Takaya Awata, founder, president and CEO of Toridoll Holdings, which owns Tam Jai International.
Shunichi Oda for Forbes Asia
Toridoll Holdings, the Japanese restaurant giant controlled by billionaire Takaya Awata, has proposed to take its Hong Kong noodle chain Tam Jai International private for at least HK$548 million ($70.4 million) amid the city’s retail headwinds.
Tam Jai said in a filing to the Hong Kong stock exchange late Monday that its Japanese parent company is offering HK$1.58 apiece in cash to acquire roughly 26% of the shares held by outside investors. The offer represents a premium of about 75.6% over Tam Jai’s closing price of HK$0.9 on February 3, the day before its shares were suspended, the Hong Kong-based company said.

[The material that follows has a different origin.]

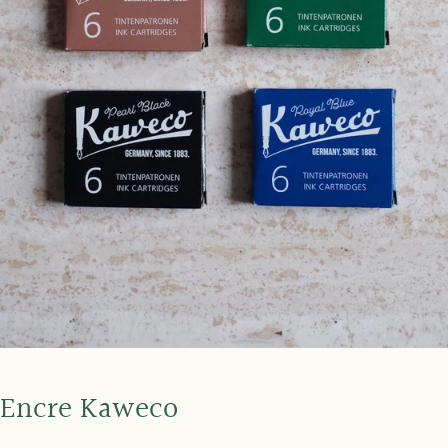
Encre Kaweco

Tam Jai’s shares soared 63% during the Tuesday morning session after they resumed trading. The surge brought the premium down to only 7.5% over its price of HK$1.47 as of Tuesday noon. Toridoll owns about 74% of Tam Jai’s outstanding shares.
Tam Jai’s privatization will “provide better flexibility, knowhow, relevant resources and expertise, in realising the company’s long-term strategic goals effectively and efficiently,” according to the filing. Its growth strategies include continuing its overseas expansion, Tam Jai said.
Tam Jai offers Chinese-style rice noodle, known as mixian.
Toridoll
Toridoll, which operates Marugame Seimen, Japan’s largest udon noodle chain by sales, has a network of more than 2,000 eateries across 29 countries and regions as of February. The Tokyo-based company acquired Tam Jai, Hong Kong’s popular chain for Chinese-style rice noodles, for $243 million in 2018 and took it public in a $143 million initial public offering in 2021. Since the acquisition, Tam Jai has expanded into Singapore, mainland China, Japan and Australia. As of January, Tam Jai International runs 233 shops under its flagship Tamjai Yunnan Mixian and Tamjai Samgor Mixian brands, and 13 under brands such as Marugame Seimen.
Tam Jai has been facing pressure from the outflow of Hong Kong residents to neighbouring mainland cities for cheaper food and services. In the six months ended September, Tam Jai’s net profit plunged 56% year-over-year to HK$36 million. Its shares have plummeted 56% from its IPO price as of Tuesday noon.
Tai Jai is one of the two biggest overseas revenue drivers for Toridoll, Awata, the Japanese restaurant operator’s founder and CEO, said in an interview with Forbes Asia last year. The Hong Kong noodle chain has recently partnered with Hextar Retail Berhad, part of Malaysian tycoon Ong Soon Ho’s conglomerate Hextar Group, to expand into the Southeast Asian country.